Glucose tolerance screenings should start at age 5: Researchers
Meta-analysis showed earlier screening may lead to better health outcomes
Abnormal glucose tolerance is common in young cystic fibrosis (CF) patients. Early screening, starting at the age of 5, may lead to better health outcomes by making it possible to intervene early, a meta-analysis study found.
“Abnormal glucose tolerance affects every third child” and “every second adult” with CF, a team of researchers in Hungary wrote, urging “regular screening … should be started at 5 years of age.”
The study, “Early onset of abnormal glucose tolerance in patients with cystic fibrosis: A systematic review and meta-analysis,” was published in the Journal of Cystic Fibrosis.
In CF, damage to the pancreas causes problems with insulin, a hormone that controls the levels of glucose (sugar) in the blood by helping it move into cells, where it’s used for energy. As a result, many patients develop what’s known as CF-related diabetes (CFRD).
Many patients don’t know they have CF-related diabetes until they are diagnosed. For this reason, guidelines recommend patients be tested every year with an oral glucose tolerance test, starting at age 10, to find out if they have abnormal glucose tolerance.
Data suggest abnormal glucose tolerance, or impaired ability to dispose of a glucose load, can begin earlier in life. With screening starting at age 10, doctors may be “missing the opportunity for early detection and intervention,” the researchers wrote.
Data from more than 520,000 CP patients part of analysis
To better understand this, they analyzed data from 457 studies involving more than 520,000 CF patients. Compared with healthy individuals, CF patients had nearly five times higher odds of diabetes and 10 times higher odds of abnormal glucose tolerance.
CF-related diabetes was more common in adults than in children (27% vs. 9%). The proportion of children and adolescents with CF-related diabetes tended to increase with age, from 0.5% at 0-5 years old to 5% at 5-10 years old. In the 10-18 year range, the proportion was 11%.

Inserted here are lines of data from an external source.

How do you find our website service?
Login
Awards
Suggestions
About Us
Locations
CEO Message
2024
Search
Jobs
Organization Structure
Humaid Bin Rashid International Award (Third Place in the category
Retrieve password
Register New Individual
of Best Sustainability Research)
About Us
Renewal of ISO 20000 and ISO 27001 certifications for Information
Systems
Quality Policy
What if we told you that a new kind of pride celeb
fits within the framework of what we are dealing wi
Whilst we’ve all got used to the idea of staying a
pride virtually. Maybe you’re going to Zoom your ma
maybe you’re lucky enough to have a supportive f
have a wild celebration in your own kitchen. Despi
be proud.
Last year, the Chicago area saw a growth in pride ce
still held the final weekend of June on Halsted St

“The risk of CFRD increases throughout life, with the most rapid increase observed during adolescence. This increase starts early in life, before the age of 10, and plateaus by adulthood,” the researchers wrote.

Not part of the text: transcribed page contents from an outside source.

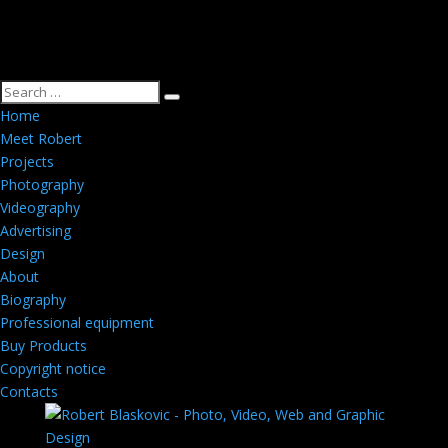
Home
Meet Robert
Projects
Photography
Videography
Advertising
Design
About
Biography
Professional equipment
Buy Products
Copyright notice
Contacts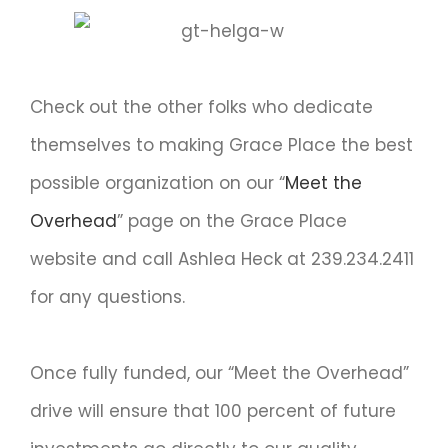
Check out the other folks who dedicate
themselves to making Grace Place the best
possible organization on our “
Meet the
Overhead
” page on the Grace Place
website and call Ashlea Heck at 239.234.2411
for any questions.
Once fully funded, our “Meet the Overhead”
drive will ensure that 100 percent of future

The proportion of adults with abnormal glucose tolerance also was higher than that of children (51% vs. 31%). Every third child with CF had abnormal glucose tolerance, with no significant differences among age groups.

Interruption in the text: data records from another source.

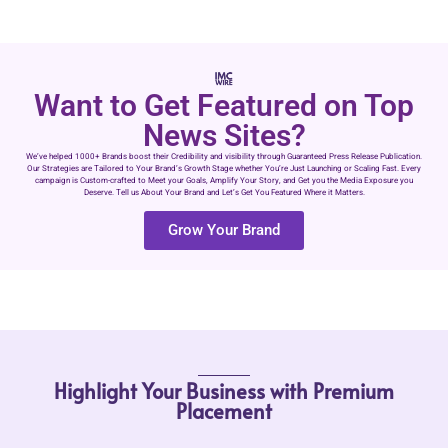
Want to Get Featured on Top
News Sites?
We’ve helped 1000+ Brands boost their Credibility and visibility through Guaranteed Press Release Publication.
Our Strategies are Tailored to Your Brand’s Growth Stage whether You’re Just Launching or Scaling Fast. Every
campaign is Custom-crafted to Meet your Goals, Amplify Your Story, and Get you the Media Exposure you
Deserve. Tell us About Your Brand and Let’s Get You Featured Where it Matters.
Grow Your Brand
Highlight Your Business with Premium
Placement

However, in the 5-10 year range, the proportion of children with abnormal glucose tolerance was as high as 42%. Based on these findings, the researchers recommend starting oral glucose tolerance test at the age of 5, instead of waiting until the age of 10.
Children with pancreatic exocrine insufficiency, which occurs when the pancreas fails to release enough enzymes to break down food, had about twice the risk of having abnormal glucose tolerance.
In adults and children with two copies of F508del, the most common CF-causing mutation, the risk of CFRD was up to 69% higher compared with adults and children carrying other disease-causing mutations.
“In this comprehensive and gap-filling meta-analysis, we have shown that AGT is not only more prevalent in [CF patients] compared to controls, but also affects a higher proportion of the young age group than hitherto estimated,” the researchers wrote. “Our findings also support the scientific hypothesis that AGT is a spectrum disease that manifests as prediabetes in very early childhood, and progresses to CFRD over time.”
Prediabetes is when blood glucose levels are higher than normal, but not high enough yet to be diagnosed as diabetes. In this meta-analysis, a type of study that pools data from multiple individual studies, the proportion of CF patients with prediabetes was similar in adults (19%) and children (14%).
“Prediabetes frequently presents before 10 years of age. Our study suggests considering earlier AGT screening, starting from 5 years of age,” the researchers concluded, noting the need “for additional research for guideline adjustments and provides the opportunity for early intervention.”